START Records shown

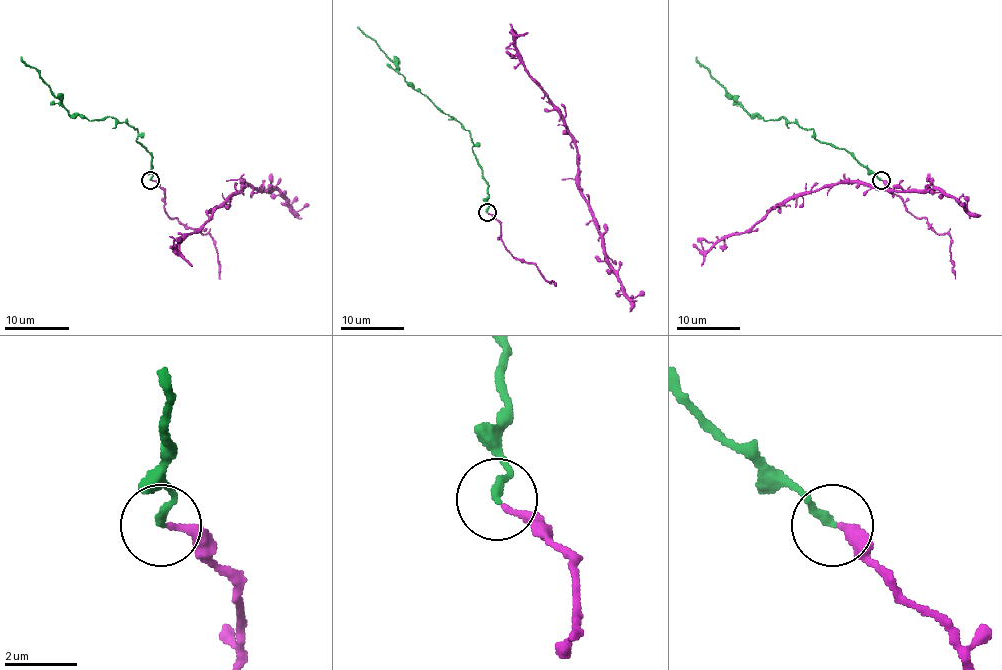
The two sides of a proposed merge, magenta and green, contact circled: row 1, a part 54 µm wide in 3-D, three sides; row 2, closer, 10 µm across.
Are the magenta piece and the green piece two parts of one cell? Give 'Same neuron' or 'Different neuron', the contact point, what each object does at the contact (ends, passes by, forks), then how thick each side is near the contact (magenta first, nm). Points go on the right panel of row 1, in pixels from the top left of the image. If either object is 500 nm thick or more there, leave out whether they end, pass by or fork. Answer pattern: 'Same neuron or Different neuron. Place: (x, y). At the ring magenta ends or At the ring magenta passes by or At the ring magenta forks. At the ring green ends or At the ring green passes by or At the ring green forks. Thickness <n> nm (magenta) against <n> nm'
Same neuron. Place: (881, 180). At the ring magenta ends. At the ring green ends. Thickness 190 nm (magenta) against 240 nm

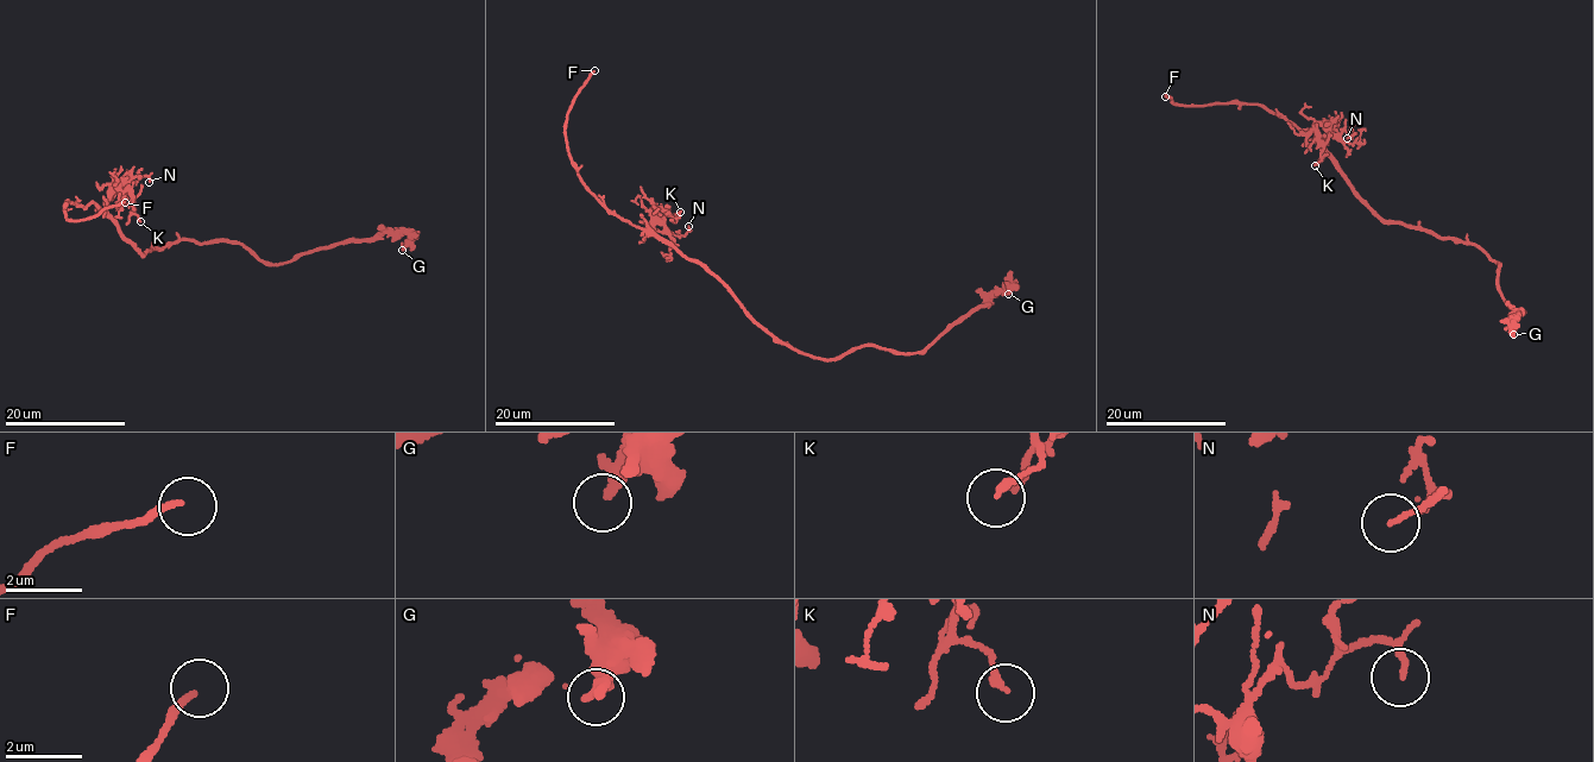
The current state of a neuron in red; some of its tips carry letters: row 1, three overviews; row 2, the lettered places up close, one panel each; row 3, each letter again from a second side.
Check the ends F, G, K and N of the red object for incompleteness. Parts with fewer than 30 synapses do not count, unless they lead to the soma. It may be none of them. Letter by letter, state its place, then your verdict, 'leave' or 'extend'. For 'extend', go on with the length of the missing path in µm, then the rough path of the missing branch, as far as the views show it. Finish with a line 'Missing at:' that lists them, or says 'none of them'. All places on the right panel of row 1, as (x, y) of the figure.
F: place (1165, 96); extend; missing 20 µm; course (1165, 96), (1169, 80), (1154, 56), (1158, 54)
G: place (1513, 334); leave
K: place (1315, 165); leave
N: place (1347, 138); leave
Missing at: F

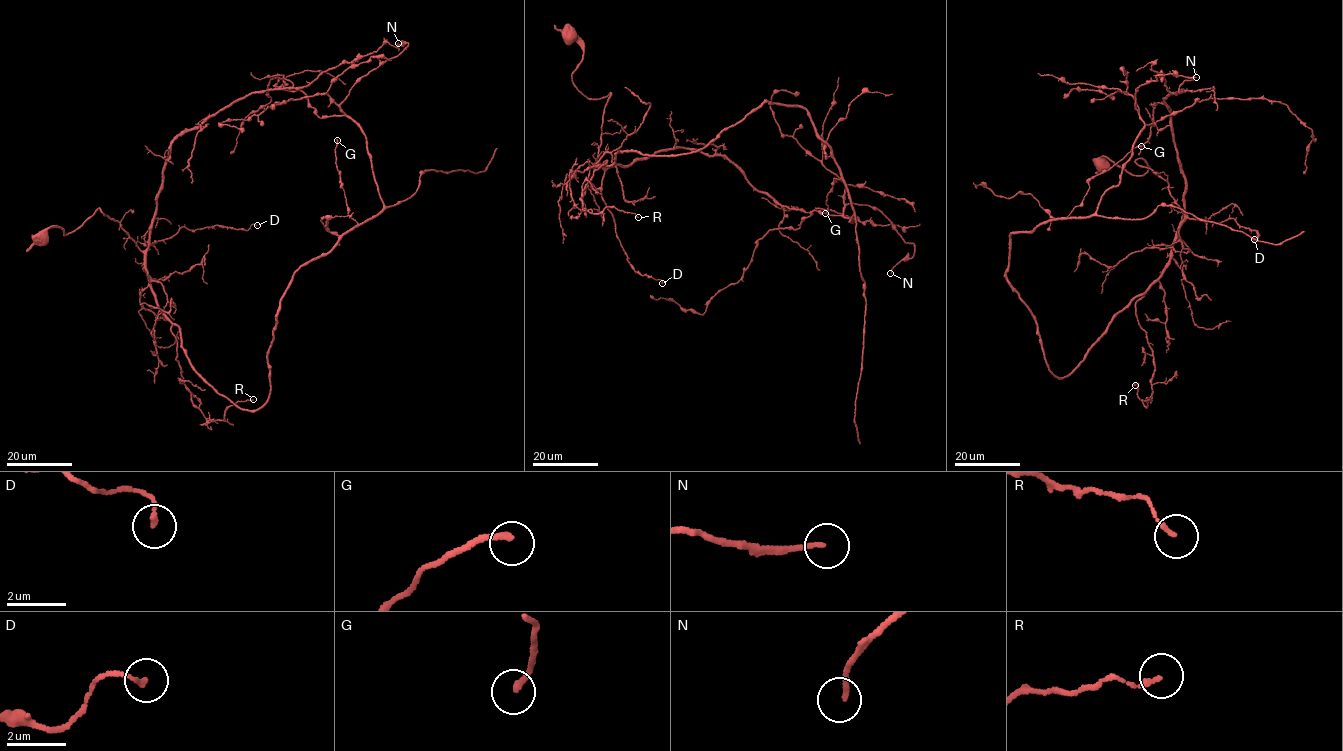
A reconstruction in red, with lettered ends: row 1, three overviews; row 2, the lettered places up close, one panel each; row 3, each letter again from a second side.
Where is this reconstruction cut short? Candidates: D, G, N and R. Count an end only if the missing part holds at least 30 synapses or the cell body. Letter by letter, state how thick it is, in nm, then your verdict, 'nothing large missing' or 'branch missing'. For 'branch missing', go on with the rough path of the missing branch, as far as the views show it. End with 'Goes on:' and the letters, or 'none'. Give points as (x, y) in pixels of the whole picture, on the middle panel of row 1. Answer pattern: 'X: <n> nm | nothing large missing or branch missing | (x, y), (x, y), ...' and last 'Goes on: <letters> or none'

END Records shown

● Your assignment:
An exact reproduction of the data above is required, with every picture removed.

● Task result:
The two sides of a proposed merge, magenta and green, contact circled: row 1, a part 54 µm wide in 3-D, three sides; row 2, closer, 10 µm across.
Are the magenta piece and the green piece two parts of one cell? Give 'Same neuron' or 'Different neuron', the contact point, what each object does at the contact (ends, passes by, forks), then how thick each side is near the contact (magenta first, nm). Points go on the right panel of row 1, in pixels from the top left of the image. If either object is 500 nm thick or more there, leave out whether they end, pass by or fork. Answer pattern: 'Same neuron or Different neuron. Place: (x, y). At the ring magenta ends or At the ring magenta passes by or At the ring magenta forks. At the ring green ends or At the ring green passes by or At the ring green forks. Thickness <n> nm (magenta) against <n> nm'
Same neuron. Place: (881, 180). At the ring magenta ends. At the ring green ends. Thickness 190 nm (magenta) against 240 nm

The current state of a neuron in red; some of its tips carry letters: row 1, three overviews; row 2, the lettered places up close, one panel each; row 3, each letter again from a second side.
Check the ends F, G, K and N of the red object for incompleteness. Parts with fewer than 30 synapses do not count, unless they lead to the soma. It may be none of them. Letter by letter, state its place, then your verdict, 'leave' or 'extend'. For 'extend', go on with the length of the missing path in µm, then the rough path of the missing branch, as far as the views show it. Finish with a line 'Missing at:' that lists them, or says 'none of them'. All places on the right panel of row 1, as (x, y) of the figure.
F: place (1165, 96); extend; missing 20 µm; course (1165, 96), (1169, 80), (1154, 56), (1158, 54)
G: place (1513, 334); leave
K: place (1315, 165); leave
N: place (1347, 138); leave
Missing at: F

A reconstruction in red, with lettered ends: row 1, three overviews; row 2, the lettered places up close, one panel each; row 3, each letter again from a second side.
Where is this reconstruction cut short? Candidates: D, G, N and R. Count an end only if the missing part holds at least 30 synapses or the cell body. Letter by letter, state how thick it is, in nm, then your verdict, 'nothing large missing' or 'branch missing'. For 'branch missing', go on with the rough path of the missing branch, as far as the views show it. End with 'Goes on:' and the letters, or 'none'. Give points as (x, y) in pixels of the whole picture, on the middle panel of row 1. Answer pattern: 'X: <n> nm | nothing large missing or branch missing | (x, y), (x, y), ...' and last 'Goes on: <letters> or none'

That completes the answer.